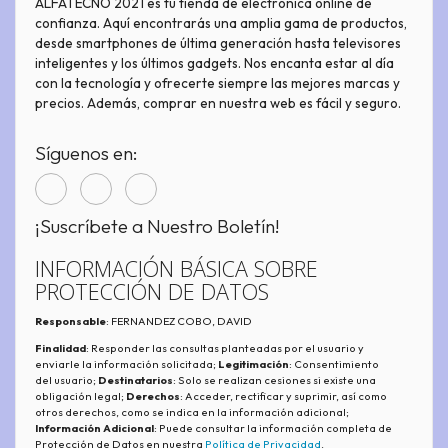
ALFATECNO 2021 es tu tienda de electrónica online de
confianza. Aquí encontrarás una amplia gama de productos,
desde smartphones de última generación hasta televisores
inteligentes y los últimos gadgets. Nos encanta estar al día
con la tecnología y ofrecerte siempre las mejores marcas y
precios. Además, comprar en nuestra web es fácil y seguro.
Síguenos en:
¡Suscríbete a Nuestro Boletín!
INFORMACIÓN BÁSICA SOBRE
PROTECCIÓN DE DATOS
Responsable
: FERNANDEZ COBO, DAVID
Finalidad
: Responder las consultas planteadas por el usuario y
enviarle la información solicitada;
Legitimación
: Consentimiento
del usuario;
Destinatarios
: Solo se realizan cesiones si existe una
obligación legal;
Derechos
: Acceder, rectificar y suprimir, así como
otros derechos, como se indica en la información adicional;
Información Adicional
: Puede consultar la información completa de
Protección de Datos en nuestra
Política de Privacidad
.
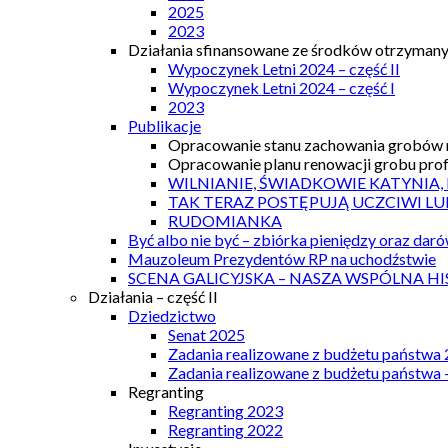
2025
2023
Działania sfinansowane ze środków otrzymanyc
Wypoczynek Letni 2024 – część II
Wypoczynek Letni 2024 – część I
2023
Publikacje
Opracowanie stanu zachowania grobów r
Opracowanie planu renowacji grobu prof.
WILNIANIE, ŚWIADKOWIE KATYNIA,
TAK TERAZ POSTĘPUJĄ UCZCIWI LU
RUDOMIANKA
Być albo nie być – zbiórka pieniędzy oraz dar
Mauzoleum Prezydentów RP na uchodźstwie
SCENA GALICYJSKA – NASZA WSPÓLNA HI
Działania – część II
Dziedzictwo
Senat 2025
Zadania realizowane z budżetu państwa
Zadania realizowane z budżetu państwa 
Regranting
Regranting 2023
Regranting 2022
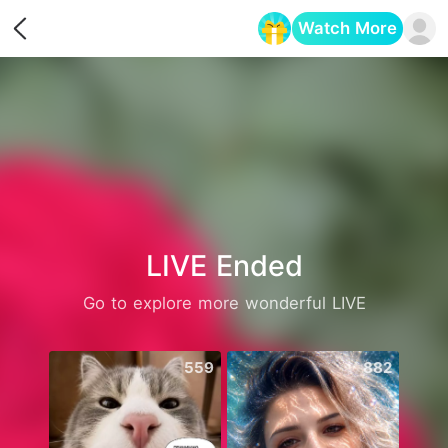
Watch More
Opens in a new tab
LIVE Ended
Go to explore more wonderful LIVE
559
882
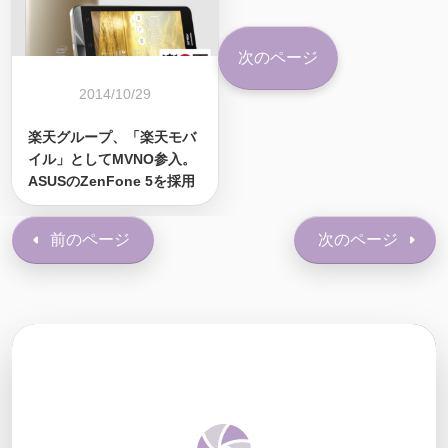
次のページ
2014/10/29
楽天グループ、「楽天モバ
イル」としてMVNO参入。
ASUSのZenFone 5を採用
前のページ
次のページ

::::::

* What is expected: Line by line, reproduce exactly the lines from the one containing "obligación legal;" through the final line of the material, both included, leaving every picture out.

* Response to the exercise:
obligación legal;
Derechos
: Acceder, rectificar y suprimir, así como
otros derechos, como se indica en la información adicional;
Información Adicional
: Puede consultar la información completa de
Protección de Datos en nuestra
Política de Privacidad
.
2025
2023
Działania sfinansowane ze środków otrzymanyc
Wypoczynek Letni 2024 – część II
Wypoczynek Letni 2024 – część I
2023
Publikacje
Opracowanie stanu zachowania grobów r
Opracowanie planu renowacji grobu prof.
WILNIANIE, ŚWIADKOWIE KATYNIA,
TAK TERAZ POSTĘPUJĄ UCZCIWI LU
RUDOMIANKA
Być albo nie być – zbiórka pieniędzy oraz dar
Mauzoleum Prezydentów RP na uchodźstwie
SCENA GALICYJSKA – NASZA WSPÓLNA HI
Działania – część II
Dziedzictwo
Senat 2025
Zadania realizowane z budżetu państwa
Zadania realizowane z budżetu państwa 
Regranting
Regranting 2023
Regranting 2022
Watch More
Opens in a new tab
LIVE Ended
Go to explore more wonderful LIVE
559
882
次のページ
2014/10/29
楽天グループ、「楽天モバ
イル」としてMVNO参入。
ASUSのZenFone 5を採用
前のページ
次のページ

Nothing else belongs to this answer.